The first significant and unexpected discovery of this work was, in 1991, that many genes (at the time, half of the genes) were of completely unknown function. As a further outcome of this work, it has been discovered that genomes are structures that are much more orderly than previously suspected, and that there exists a correlation between the organisation of the genes in the genome and the cell's architecture. Antoine Danchin has published more than 300 scientific articles and more than 200 articles in the domain of epistemology, ethics and popularisation of science. He has also published four books, including a book on the origin of life, and a book on genomes (The Delphic Boat, Harvard University Press, 2003). He has a continuous interest in philosophy, and in exchanges with other civilisations (creation of a Chinese-European University Without Walls in 1990).
This was at the root of his interest to promote genome research in Hong Kong, where he stayed for three years, creating the HKU-Pasteur Research Centre in 2000. Research director at the CNRS and heading a research Unit (Genetics of Bacterial Genomes) at the Institut Pasteur in Paris, he is the director of the Department Genomes and Genetics at this Institute.
Life and perpetuation of life of a synthetic bacterium
Biology began with inventories: organisms, cells and finally molecules. Placing biology within information sciences, molecular biology introduced recursivity via the genetic code. Yet, biology remained an organised catalogue of isolated parts and processes. Synthetic biology reconstructs the "cell factory" to investigate whether some essential missing entity remains to be uncovered. The engineering view combines nuts and bolts - biobricks - to construct synthetic cells by rational design. The cell as a computer-makingcomputers model uncovers rules permitting this feat, not yet achieved by authentic computers. In computers, the data/program is physically separated from the machine. In cells, physical separation of the genetic program is established: DNA transplantation changed a bacterial species into another one. Cell duplication combines reproduction of the machine and replication of the program. While reproduction can improve over time, replication accumulates errors. Yet, while all organisms age, they give birth to young ones: some ubiquitous process, when reproducing the cell machine, accumulates information.
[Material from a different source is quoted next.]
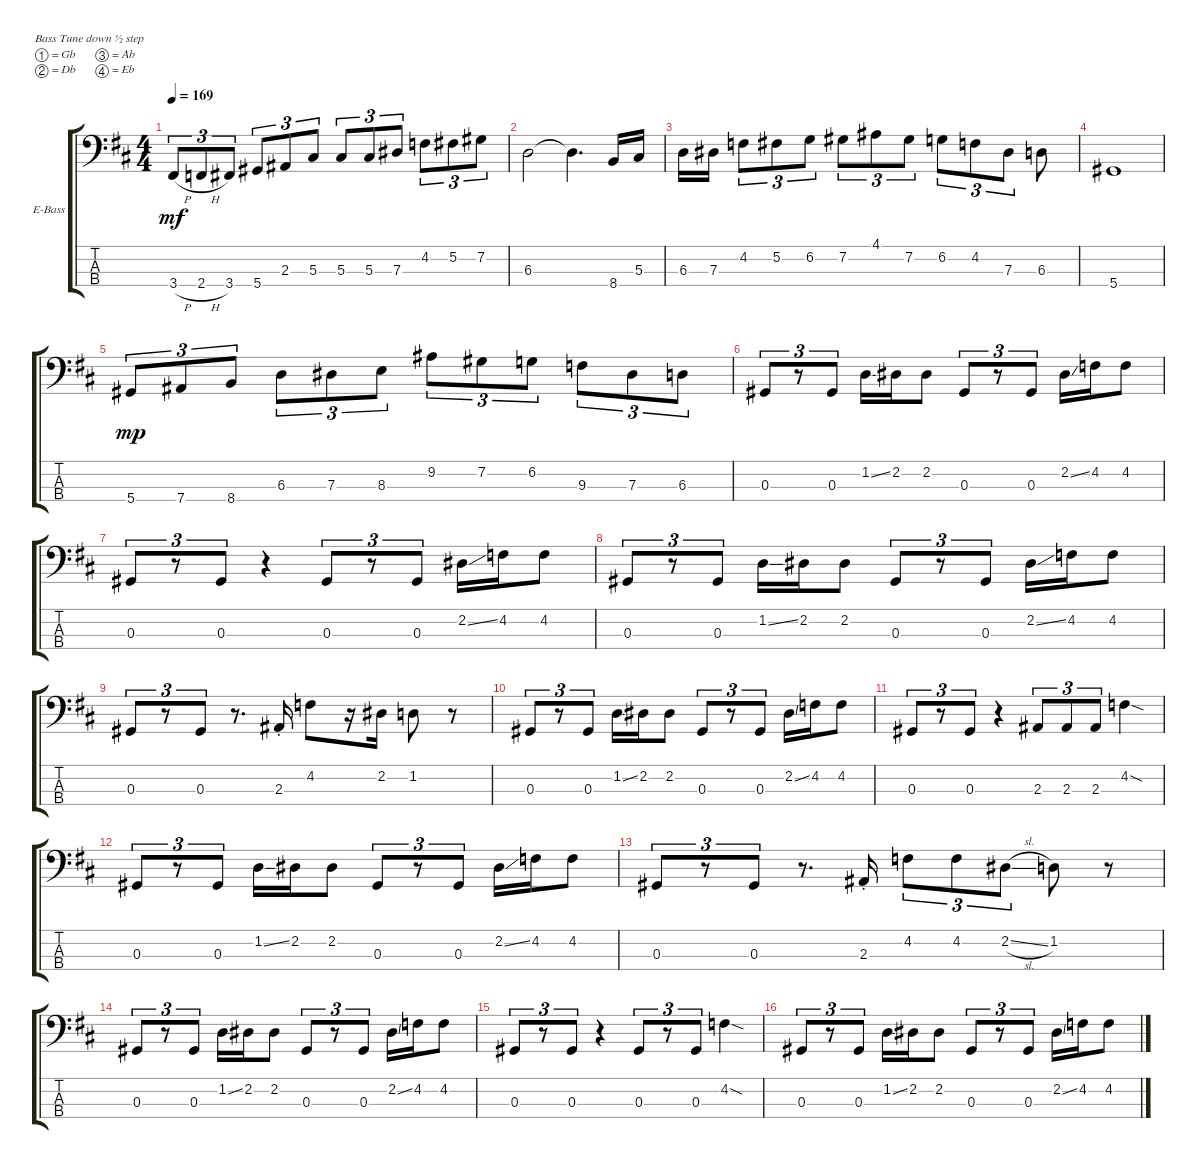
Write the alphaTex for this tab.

To identify the relevant functions w e looked for genes which persist in genomes. Genomes are organised as two gene sets: a paleome (dating from the origin of life), and a cenome (permitting life-in-context). The paleome comprises twice as many genes as those expected to make a synthetic cell. The unexpected half comprises a counter-intuitive category of genes coding for energy-dependent degradative processes (degradation produces energy, rather than uses it). Information theories show that, contrary to intuition, creation of information is reversible. Yet, its accumulation requires energy to make room for further informative entities, while preserving those which have just been created. We conjecture that the energy-dependent degradation functions in the paleome play this role. We also find among paleome genes some coding for accumulation of a ubiquitous source of energy, which could supply the necessary energy source for rejuvenation of the cell's machinery.
Unlike factories, cells have a built-in process permitting them to accumulate information. This contrasts with the engineering rationale, requiring reproducibility. We provide a conjecture showing how to prevent the process, albeit at the cost of constructing cells which will age and need to be periodically replaced, as we do with present-day factories.